Warren Buffett's annual festival for Berkshire's shareholders is an extraordinary example for the rest of the corporate world
04-May-2015 •Dhirendra Kumar
The annual 'Woodstock for Capitalists' was just concluded in the city of Omaha in Nebraska, USA. That's the name given to the annual shareholders' meet (AGM in Indian parlance) of Berkshire Hathway, the holding company of the conglomerate headed by Warren Buffett, who took over Berkshire 50 years ago.
This meet is unlike anything that Indian investors are used to. In a hall next to the one where the actual meeting is going on, there's a massive shopping event put up by companies that are part of the group. There are discounts aplenty, as well as special products.

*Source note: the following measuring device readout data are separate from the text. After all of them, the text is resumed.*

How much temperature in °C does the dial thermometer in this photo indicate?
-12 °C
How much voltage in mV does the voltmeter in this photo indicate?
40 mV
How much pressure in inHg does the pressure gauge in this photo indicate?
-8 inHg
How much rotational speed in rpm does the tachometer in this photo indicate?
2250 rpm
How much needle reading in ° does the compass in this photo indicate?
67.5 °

Heinz has commemorative ketchup and mustard with Buffett's and his deputy Charlie Munger's caricatures on them and Fruit of the Loom has t-shirts with the slogan 'The Next Warren Buffett'. Can you imagine anything like that in an Indian AGM? The closest thing I've heard of is one where bhujia packets were distributed and there was a bhujia trader outside offering to buy back the packets at a discount.

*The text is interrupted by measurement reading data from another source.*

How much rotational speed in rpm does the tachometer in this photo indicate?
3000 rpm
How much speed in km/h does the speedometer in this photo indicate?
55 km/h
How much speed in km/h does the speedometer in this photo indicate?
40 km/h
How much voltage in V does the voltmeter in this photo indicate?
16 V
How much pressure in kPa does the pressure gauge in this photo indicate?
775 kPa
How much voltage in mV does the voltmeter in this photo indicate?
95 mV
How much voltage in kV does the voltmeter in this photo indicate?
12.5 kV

To be fair, it's not just Indian AGMs that don't match up to Berkshire. This festive AGM is unique in the world--at least among large companies. What is truly unique about Berkshire's show is the transparency. Buffett's and Munger's willingness to face nasty questions in public. A couple of years ago, Buffett invited Douglas Kass, a hedge fund manager known to be hostile to him to ask questions, This year, channeling the audience's questions as well as asking his own was renowned financial journalist and writer Andrew Ross Sorkin.

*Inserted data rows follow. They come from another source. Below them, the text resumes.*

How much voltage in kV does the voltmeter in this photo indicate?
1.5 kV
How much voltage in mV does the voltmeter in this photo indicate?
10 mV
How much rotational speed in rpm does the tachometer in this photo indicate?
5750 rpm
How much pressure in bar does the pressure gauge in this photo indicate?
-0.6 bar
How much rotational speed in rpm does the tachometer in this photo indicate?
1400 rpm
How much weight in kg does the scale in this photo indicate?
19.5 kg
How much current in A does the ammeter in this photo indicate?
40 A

And Sorkin didn't hold back either--there were a lot of sharp questions about Buffett's age, succession issues, pressure from activist investors, and the poor performance of Berkshire companies like Netjets. This sounds utterly amazing to us, since Indian companies go to extraordinary lengths to avoid any questioning.
All in all, this festive AGM is a great window to how things would be if corporate managements were open, fair and transparent, and didn't feel the need to run away from shareholders.